NARASIMEDIA.NET, Mataram NTB – Ketua Media Independen Online Indonesia (MIO Indonesia) Provinsi Nusa Tenggara Barat (NTB), Feryal MP, melayangkan surat resmi kepada Inspektur Tambang NTB dan DPRD Provinsi NTB. Ia mendesak inspeksi mendalam terhadap aktivitas eksplorasi PT Sumbawa Timur Mining (STM) di Kecamatan Hu’u, Kabupaten Dompu, yang dinilai tidak transparan dan berpotensi merugikan masyarakat.
Desakan ini mencuat setelah pernyataan Kepala Bidang Minerba ESDM NTB, Iwan, yang menyebut bahwa PT STM masih berada dalam tahap eksplorasi dan belum menghasilkan keuntungan. Ia meminta masyarakat tidak menciptakan kegaduhan, mengingat perusahaan masih dalam fase pengeluaran biaya.
Namun Feryal menilai justru sikap tertutup perusahaan yang memicu keresahan di tengah masyarakat.
“Wajar jika masyarakat resah. Mereka berhak tahu apa yang terjadi di lingkungan mereka, termasuk potensi dampak terhadap kesehatan dan lingkungan. Jika sejak awal PT STM terbuka, keresahan ini tak akan muncul,” tegas Feryal saat diwawancarai di Kota Mataram, Minggu malam (13/04/2025).

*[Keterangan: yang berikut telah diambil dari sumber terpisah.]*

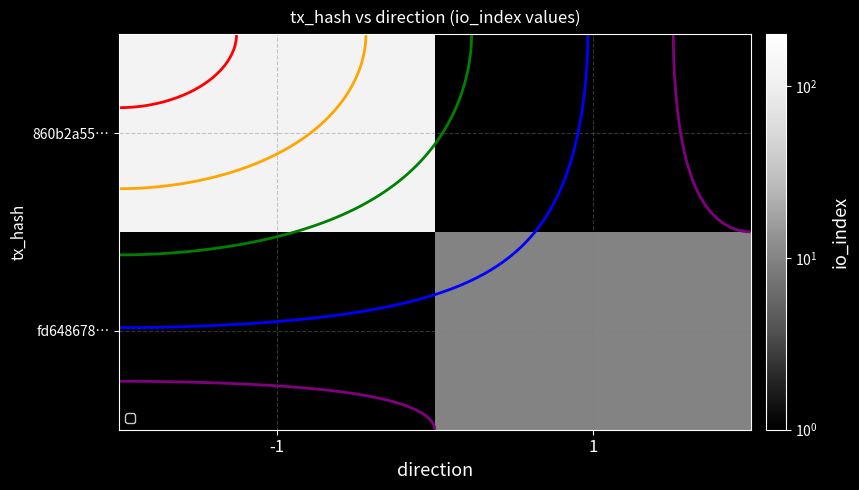

List the series in order of their peak value, highest first.

860b2a55…, fd648678…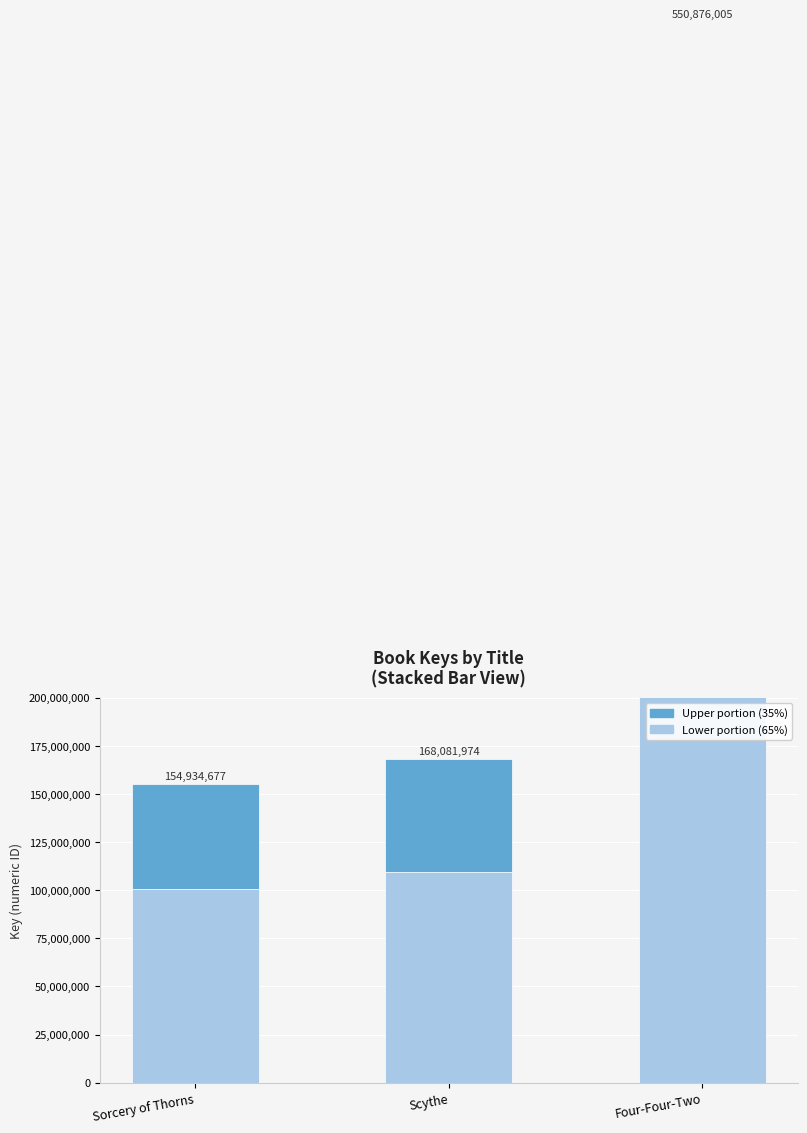

What is the maximum value shown in the chart?

358069403.2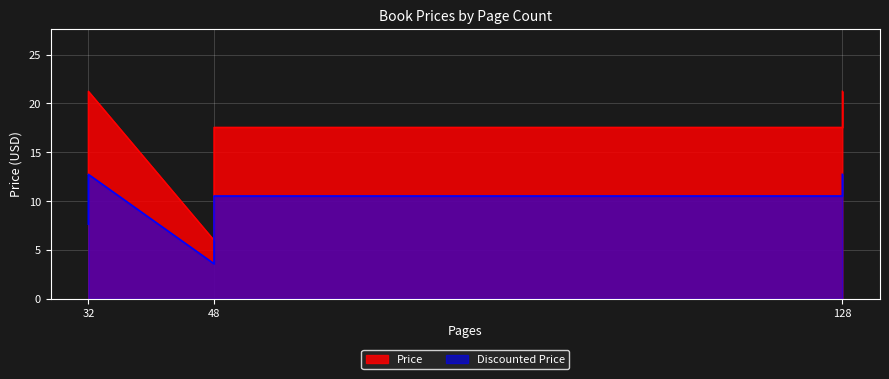

The chart shows a value of 26.4 at 128. True or false?

False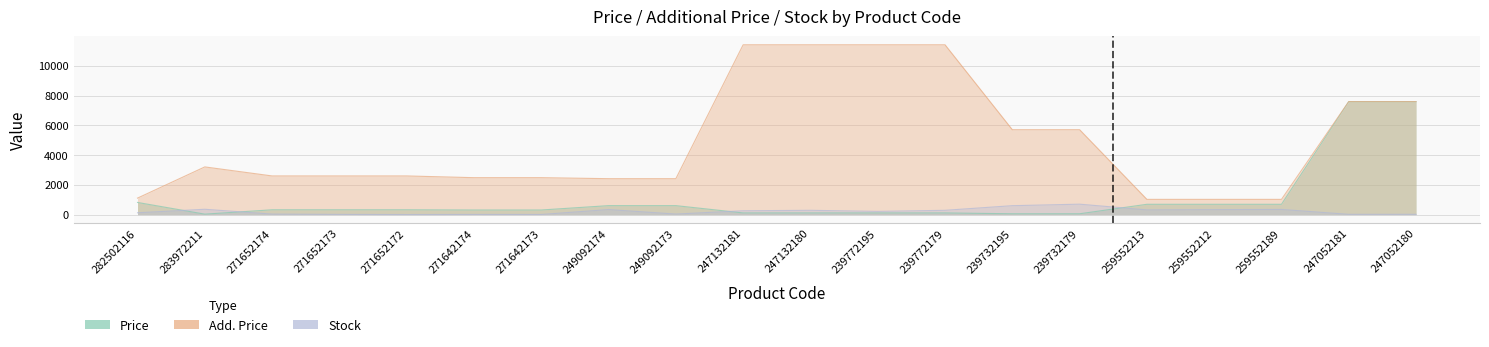

True or false: Add. Price and Price cross at least once.

False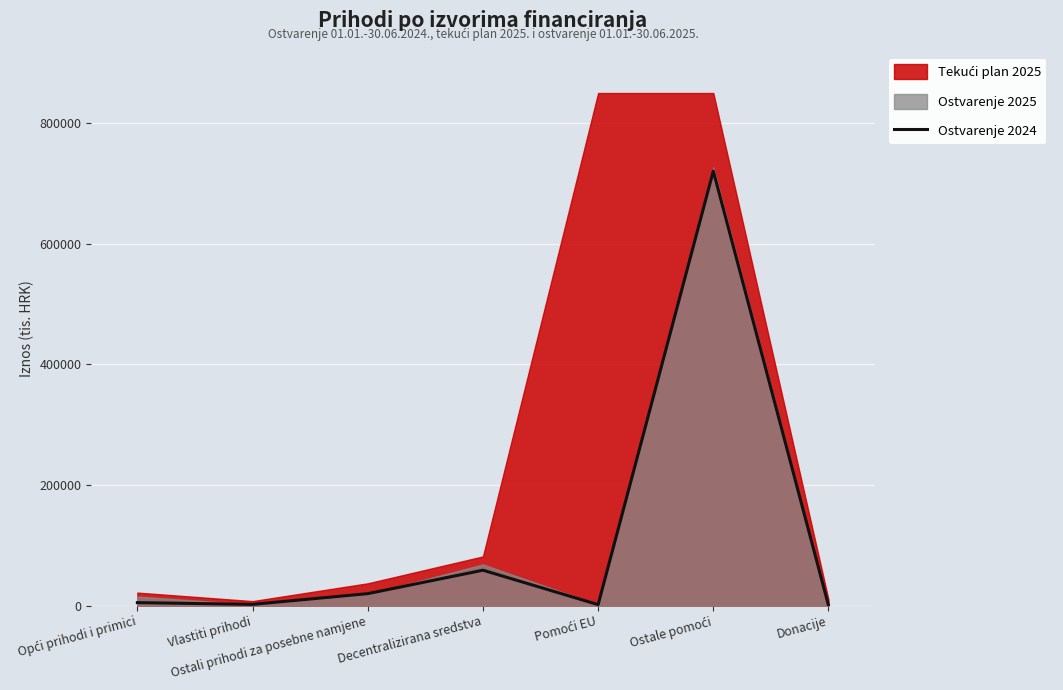

The chart shows a value of 1652.4 at Pomoći EU. True or false?

True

Lebih jauh, ia mengkritisi aktivitas pengeboran yang telah dilakukan PT STM di puluhan titik selama beberapa tahun terakhir. Menurutnya, hingga kini tidak ada tindakan rehabilitasi di lokasi bekas pengeboran padahal secara regulasi, rehabilitasi wajib dilakukan maksimal 30 hari setelah aktivitas pengeboran.

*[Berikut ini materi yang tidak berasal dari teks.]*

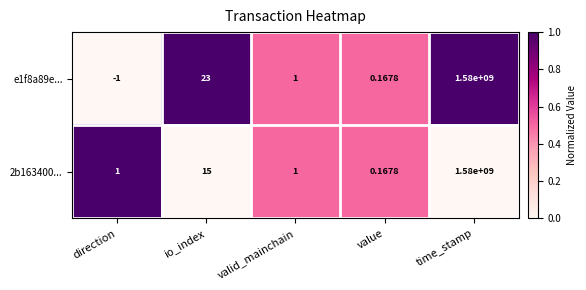

List the labels in order of e1f8a89e... value, largest first.

time_stamp, io_index, valid_mainchain, value, direction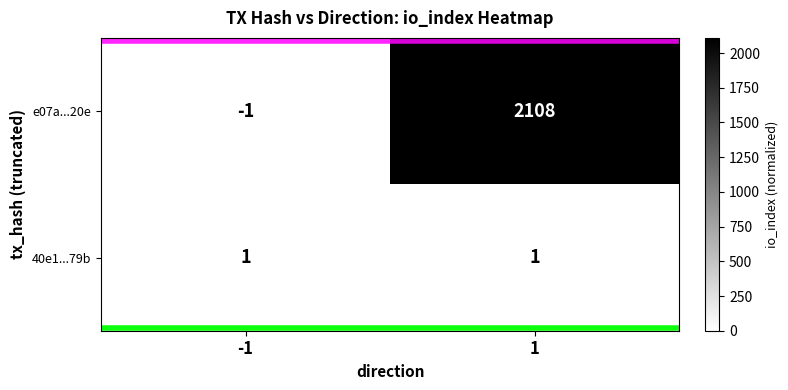

What is the spread (max minus min) of values at 1?

2107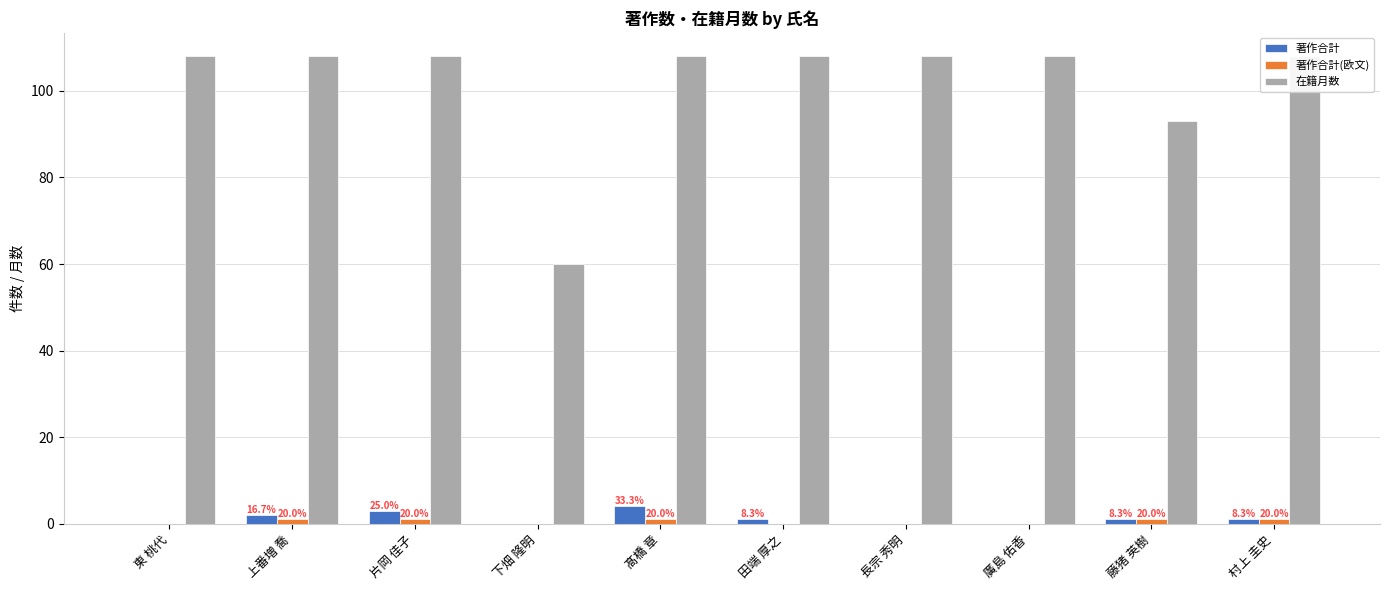

How many values in the 著作合計(欧文) series are below 1?

5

“Coba lihat ke atas gunung Hu’u. Bekas pengeboran dibiarkan terbuka, mencederai aturan dan merusak ekosistem. Ini jelas pelanggaran yang tidak bisa diabaikan,” tandasnya.
Selain pengeboran, metode eksplorasi lain seperti magnetik dan geolistrik yang digunakan perusahaan juga dianggap berpotensi mengganggu stabilitas lingkungan dan sosial masyarakat sekitar.

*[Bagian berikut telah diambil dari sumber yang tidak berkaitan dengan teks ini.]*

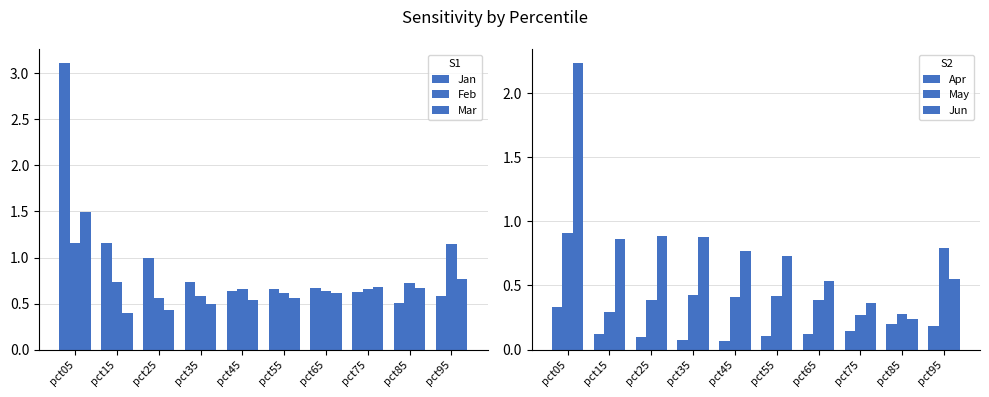

Where is May nearest to the value 0?

pct75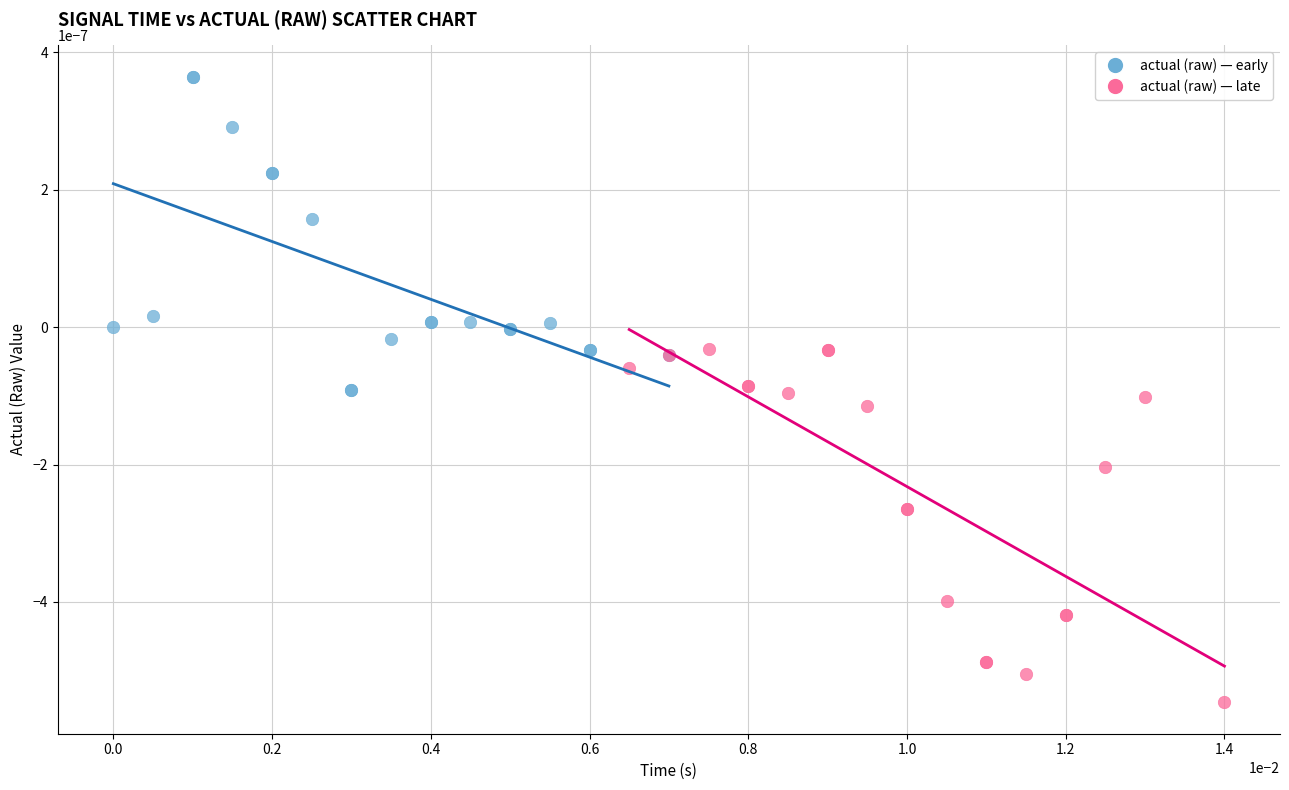

Which series contains the highest Y value?

actual (raw) — early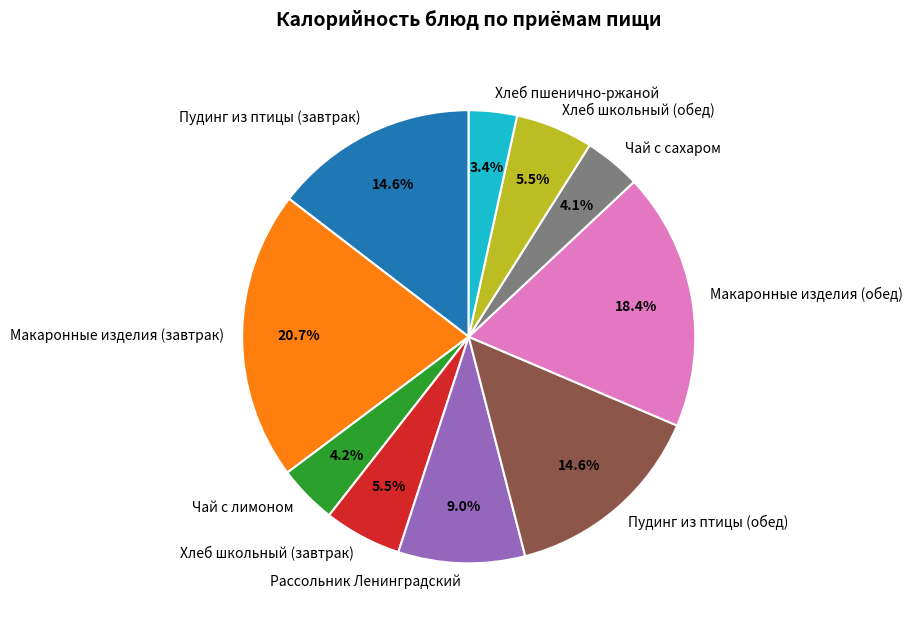

What percentage is the Пудинг из птицы (завтрак) slice, to the nearest percent?

15%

MIO NTB menilai bahwa persoalan ini tidak bisa lagi dianggap sepele. Oleh karena itu, Feryal mendesak Inspektur Tambang dan DPRD NTB segera turun ke lapangan. Ia juga mendorong agar DPRD NTB mengajukan surat ke DPR RI guna menghentikan sementara seluruh aktivitas eksplorasi PT STM sampai ada kejelasan hukum dan kepatuhan terhadap prosedur lingkungan.
“Kalau ini dibiarkan, masyarakat Dompu bisa jadi korban pencemaran yang tidak bisa dibalikkan. Pemerintah harus hadir dan bertindak tegas. Jangan tunggu sampai terjadi bencana ekologis baru bergerak,” ujar Feryal.
Ia juga menyoroti isu yang tengah ramai di masyarakat, yakni dugaan keberadaan kolam lumpur di area eksplorasi PT STM. Feryal menyebut kegaduhan ini mencerminkan buruknya komunikasi dan minimnya informasi dari pihak perusahaan.
“Masyarakat bertanya soal kolam lumpur, tapi tidak ada jawaban pasti dari pemerintah maupun perusahaan. Ini akibat langsung dari sikap tertutup STM yang mengabaikan hak publik untuk tahu,” tegasnya.
Feryal menyimpulkan bahwa kehadiran negara, dalam hal ini pengawasan DPRD dan pengendalian oleh Inspektur Tambang, adalah keniscayaan untuk mencegah eksplorasi berubah menjadi eksploitasi yang membahayakan masyarakat dan lingkungan sekitar.